J: The gap between the reading skills of poor and affluent children in the UK is the widest in Europe, with the exception of Romania. Child poverty is the secret shame of the UK. The NLT uses literacy as a way to tackle this. If every child learns to read and enjoys reading, their life chances are transformed. We focus our work on the children who are in the UK’s poorest communities with the lowest literacy levels. This is where we can make the most difference. We help them by working in partnership with schools, libraries, health and housing in these communities. We also want those commercial partners in these communities, to help make a difference; with McDonald's we have distributed 22 million free books to families over the past 3 years. With Boots Opticians, we have just launched a new campaign to reach the 1m children in primary schools whose reading is held back by undiagnosed eye sight issues.
P: We’re very excited to see you at our Love Literacy 2016 event. Can you give us a sneak preview of what you will be covering in your keynote talk?

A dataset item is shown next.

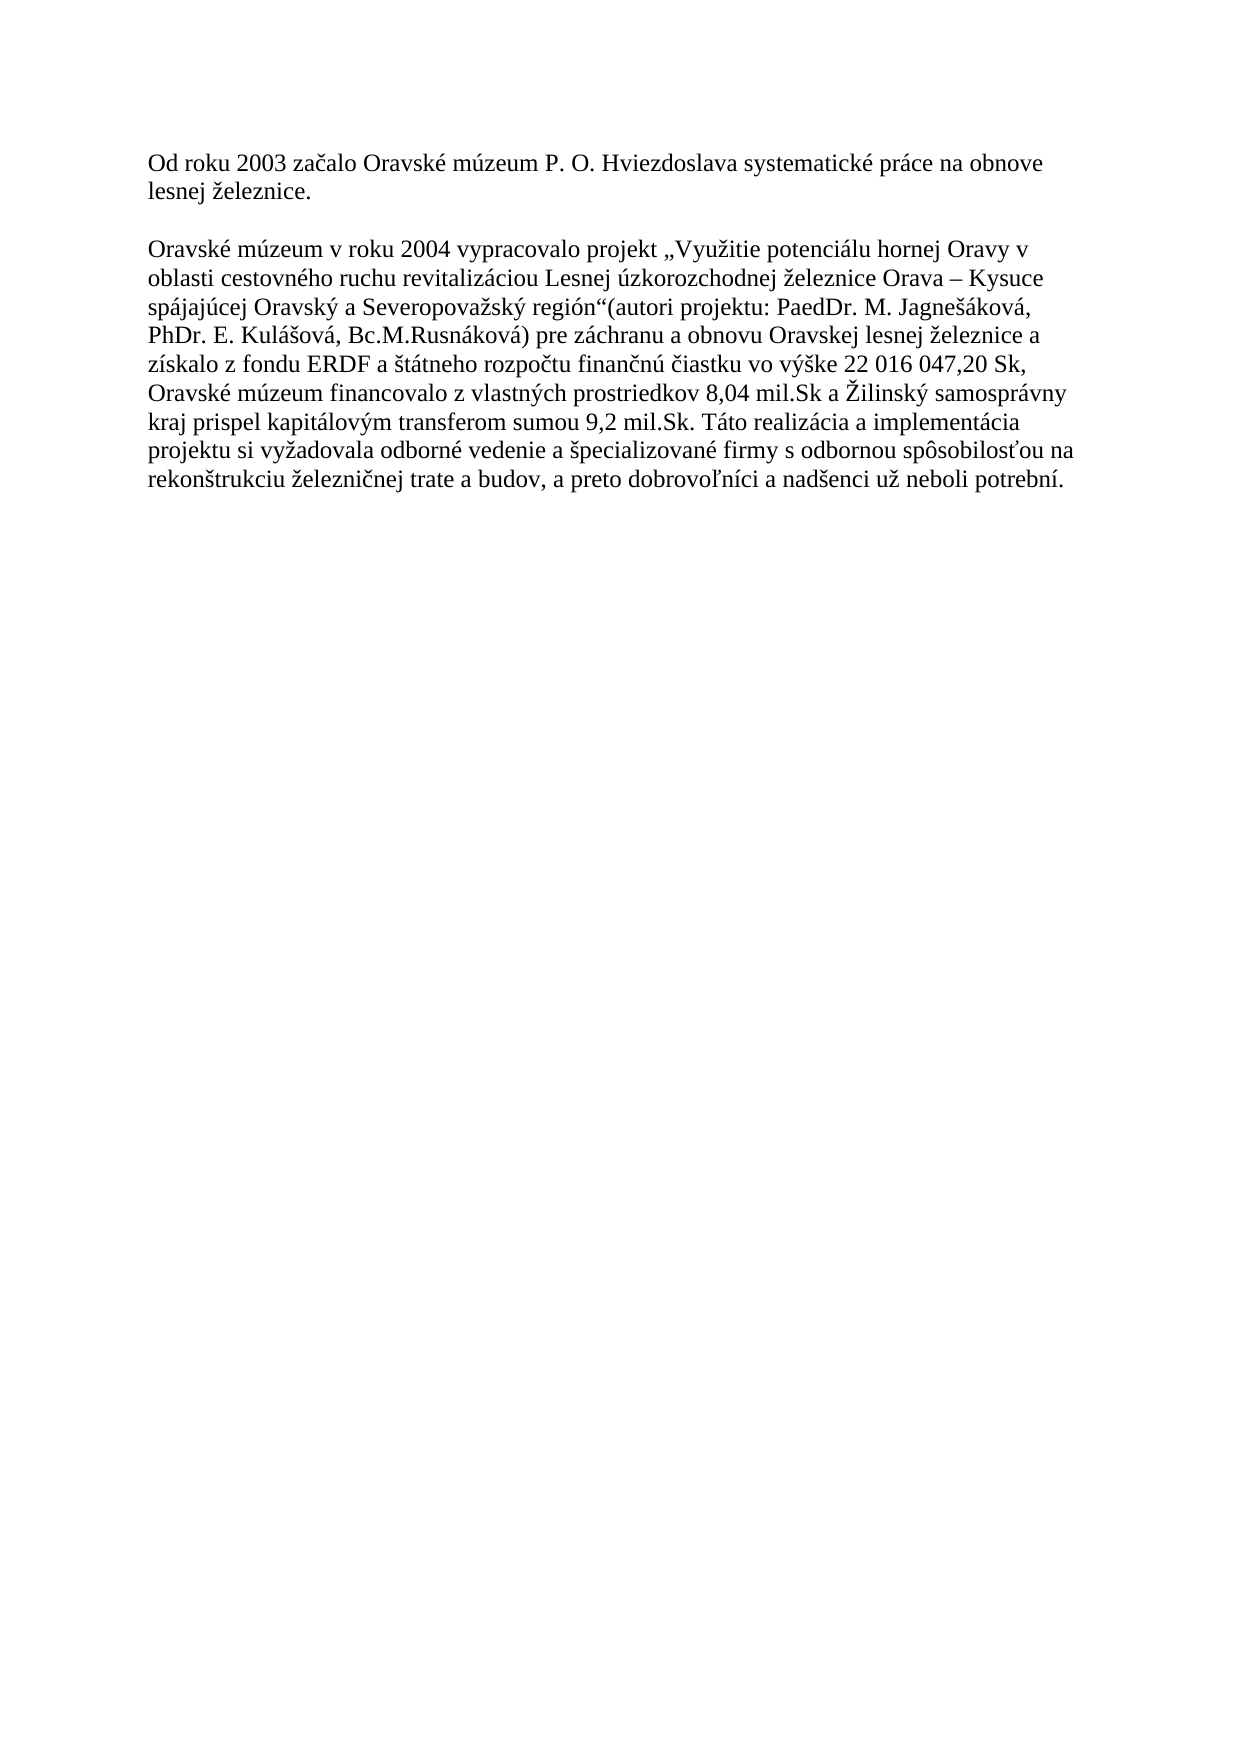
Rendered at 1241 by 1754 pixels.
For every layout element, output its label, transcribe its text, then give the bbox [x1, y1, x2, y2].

text Oravské múzeum v roku 2004 vypracovalo projekt „Využitie potenciálu hornej Oravy v oblasti cestovného ruchu revitalizáciou Lesnej úzkorozchodnej železnice Orava – Kysuce spájajúcej Oravský a Severopovažský región“(autori projektu: PaedDr. M. Jagnešáková, PhDr. E. Kulášová, Bc.M.Rusnáková) pre záchranu a obnovu Oravskej lesnej železnice a získalo z fondu ERDF a štátneho rozpočtu finančnú čiastku vo výške 22 016 047,20 Sk, Oravské múzeum financovalo z vlastných prostriedkov 8,04 mil.Sk a Žilinský samosprávny kraj prispel kapitálovým transferom sumou 9,2 mil.Sk. Táto realizácia a implementácia projektu si vyžadovala odborné vedenie a špecializované firmy s odbornou spôsobilosťou na rekonštrukciu železničnej trate a budov, a preto dobrovoľníci a nadšenci už neboli potrební. [148, 234, 1093, 493]
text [148, 148, 1093, 205]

J: Enjoying reading and writing is not a frothy extra to literacy skills, but a vital aspect of what it means to be literate. Research has shown that enjoyment drives attainment and it's also uniquely potent in powering social mobility. Promoting the enjoyment of reading and writing can change society and transform lives. But the children and young people who can most benefit from this are also the most likely to hold negative attitudes to literacy! So, what can we do about it? Who is best placed to engage and develop the intrinsic motivation to read and write? The answers are sometimes humbling and frequently surprising!
P: Why do you think literacy and reading is so important, for children especially?
J: There’s a biggie…! Where to start? Ultimately, I believe that every child can write their own future and fulfil their potential, but that without literacy, they will be left behind. The child who is left behind finds it harder and harder to catch-up, and many of them never do. The result is frequently lifelong disadvantage. This is the pattern of the social inequality which runs like a fault line through British society. This is not inevitable. Literacy and reading is the most powerful weapon we have in combatting this pattern. So ultimately, I believe that literacy and reading are important not simply because of my love for “The Traveller in Time”, but because they make society more equal, stronger, richer and happier.